[Stored data entries]
____

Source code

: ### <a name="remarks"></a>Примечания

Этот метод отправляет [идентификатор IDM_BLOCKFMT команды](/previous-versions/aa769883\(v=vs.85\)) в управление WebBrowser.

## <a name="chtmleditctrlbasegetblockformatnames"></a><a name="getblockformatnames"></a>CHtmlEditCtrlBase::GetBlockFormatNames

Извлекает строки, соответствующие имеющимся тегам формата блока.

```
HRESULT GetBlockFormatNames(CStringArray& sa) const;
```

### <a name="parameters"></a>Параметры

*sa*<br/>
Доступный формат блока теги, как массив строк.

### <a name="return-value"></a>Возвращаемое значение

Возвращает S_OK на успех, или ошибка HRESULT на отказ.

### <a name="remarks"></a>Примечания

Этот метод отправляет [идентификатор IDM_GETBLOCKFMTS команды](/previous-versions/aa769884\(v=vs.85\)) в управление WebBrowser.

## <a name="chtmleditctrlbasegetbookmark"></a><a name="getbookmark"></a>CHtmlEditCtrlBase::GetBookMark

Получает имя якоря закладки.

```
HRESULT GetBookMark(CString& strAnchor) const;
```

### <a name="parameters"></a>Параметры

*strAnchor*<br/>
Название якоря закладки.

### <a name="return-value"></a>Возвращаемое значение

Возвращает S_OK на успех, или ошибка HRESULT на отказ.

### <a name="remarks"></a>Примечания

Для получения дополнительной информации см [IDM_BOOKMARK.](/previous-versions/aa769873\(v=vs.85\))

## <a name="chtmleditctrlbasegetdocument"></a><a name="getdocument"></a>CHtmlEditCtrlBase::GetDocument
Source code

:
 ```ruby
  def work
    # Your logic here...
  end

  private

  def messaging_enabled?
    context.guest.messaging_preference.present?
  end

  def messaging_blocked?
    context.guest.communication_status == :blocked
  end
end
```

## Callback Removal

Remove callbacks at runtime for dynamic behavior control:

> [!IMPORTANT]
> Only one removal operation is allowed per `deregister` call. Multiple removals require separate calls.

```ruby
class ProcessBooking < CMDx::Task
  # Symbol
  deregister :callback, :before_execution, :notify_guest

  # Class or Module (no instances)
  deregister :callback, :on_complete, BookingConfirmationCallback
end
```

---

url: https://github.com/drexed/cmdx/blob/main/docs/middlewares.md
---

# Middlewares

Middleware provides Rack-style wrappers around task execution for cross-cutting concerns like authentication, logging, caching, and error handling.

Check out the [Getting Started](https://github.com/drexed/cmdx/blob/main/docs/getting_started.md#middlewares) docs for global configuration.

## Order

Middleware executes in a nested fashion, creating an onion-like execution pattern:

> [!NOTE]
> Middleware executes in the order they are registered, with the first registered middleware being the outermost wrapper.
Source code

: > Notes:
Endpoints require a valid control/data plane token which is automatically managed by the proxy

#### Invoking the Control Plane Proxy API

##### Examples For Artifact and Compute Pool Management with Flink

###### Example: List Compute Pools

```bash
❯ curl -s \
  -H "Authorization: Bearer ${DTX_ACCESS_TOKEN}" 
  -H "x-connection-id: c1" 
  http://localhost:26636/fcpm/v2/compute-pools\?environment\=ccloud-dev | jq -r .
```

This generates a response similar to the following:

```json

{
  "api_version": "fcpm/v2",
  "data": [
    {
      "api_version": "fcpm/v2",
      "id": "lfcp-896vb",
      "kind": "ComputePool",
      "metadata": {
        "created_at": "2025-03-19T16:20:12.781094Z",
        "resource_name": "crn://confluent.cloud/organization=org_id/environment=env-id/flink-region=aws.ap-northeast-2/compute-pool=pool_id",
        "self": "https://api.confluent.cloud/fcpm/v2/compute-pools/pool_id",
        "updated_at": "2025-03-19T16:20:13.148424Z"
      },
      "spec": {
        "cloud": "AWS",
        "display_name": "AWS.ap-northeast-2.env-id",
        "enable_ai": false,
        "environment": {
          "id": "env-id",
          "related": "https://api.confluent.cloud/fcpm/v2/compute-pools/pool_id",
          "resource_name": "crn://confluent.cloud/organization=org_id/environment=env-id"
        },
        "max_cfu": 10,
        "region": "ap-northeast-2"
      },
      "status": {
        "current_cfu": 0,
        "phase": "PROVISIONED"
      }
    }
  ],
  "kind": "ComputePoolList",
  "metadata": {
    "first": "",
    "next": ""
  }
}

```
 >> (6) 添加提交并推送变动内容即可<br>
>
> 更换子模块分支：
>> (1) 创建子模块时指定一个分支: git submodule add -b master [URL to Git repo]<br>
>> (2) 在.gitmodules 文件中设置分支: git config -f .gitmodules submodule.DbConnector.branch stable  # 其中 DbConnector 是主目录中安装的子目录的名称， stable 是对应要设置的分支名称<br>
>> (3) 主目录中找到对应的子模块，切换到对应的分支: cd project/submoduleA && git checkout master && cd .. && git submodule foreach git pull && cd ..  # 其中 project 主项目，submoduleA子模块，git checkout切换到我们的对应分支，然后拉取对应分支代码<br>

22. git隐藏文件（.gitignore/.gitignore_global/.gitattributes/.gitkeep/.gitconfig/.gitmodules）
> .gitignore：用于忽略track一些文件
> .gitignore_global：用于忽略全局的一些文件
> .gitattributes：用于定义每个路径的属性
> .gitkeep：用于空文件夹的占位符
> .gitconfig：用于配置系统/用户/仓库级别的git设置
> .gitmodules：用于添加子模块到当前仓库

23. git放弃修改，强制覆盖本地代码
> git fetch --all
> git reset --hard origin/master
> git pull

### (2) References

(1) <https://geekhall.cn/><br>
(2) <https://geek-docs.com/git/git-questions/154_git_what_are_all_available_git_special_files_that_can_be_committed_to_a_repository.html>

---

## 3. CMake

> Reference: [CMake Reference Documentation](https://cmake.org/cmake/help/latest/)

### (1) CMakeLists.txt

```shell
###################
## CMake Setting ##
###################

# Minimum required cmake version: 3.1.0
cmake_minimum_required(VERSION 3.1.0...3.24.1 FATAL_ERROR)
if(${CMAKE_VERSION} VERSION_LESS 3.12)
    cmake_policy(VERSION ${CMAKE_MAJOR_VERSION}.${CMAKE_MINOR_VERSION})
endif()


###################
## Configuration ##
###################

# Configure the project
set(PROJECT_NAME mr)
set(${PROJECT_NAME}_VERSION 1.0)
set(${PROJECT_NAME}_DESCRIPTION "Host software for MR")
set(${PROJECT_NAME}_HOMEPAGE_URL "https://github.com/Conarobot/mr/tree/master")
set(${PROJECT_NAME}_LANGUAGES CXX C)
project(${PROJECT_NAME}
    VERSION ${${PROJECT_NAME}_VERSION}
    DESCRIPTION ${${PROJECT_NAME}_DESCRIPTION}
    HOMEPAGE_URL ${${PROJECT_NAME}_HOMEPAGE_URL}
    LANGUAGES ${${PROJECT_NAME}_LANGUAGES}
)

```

____

Exercise description » What is needed is each line of the entries that contains the word "drexed".

Response to this exercise »
url: https://github.com/drexed/cmdx/blob/main/docs/middlewares.md
Check out the [Getting Started](https://github.com/drexed/cmdx/blob/main/docs/getting_started.md#middlewares) docs for global configuration.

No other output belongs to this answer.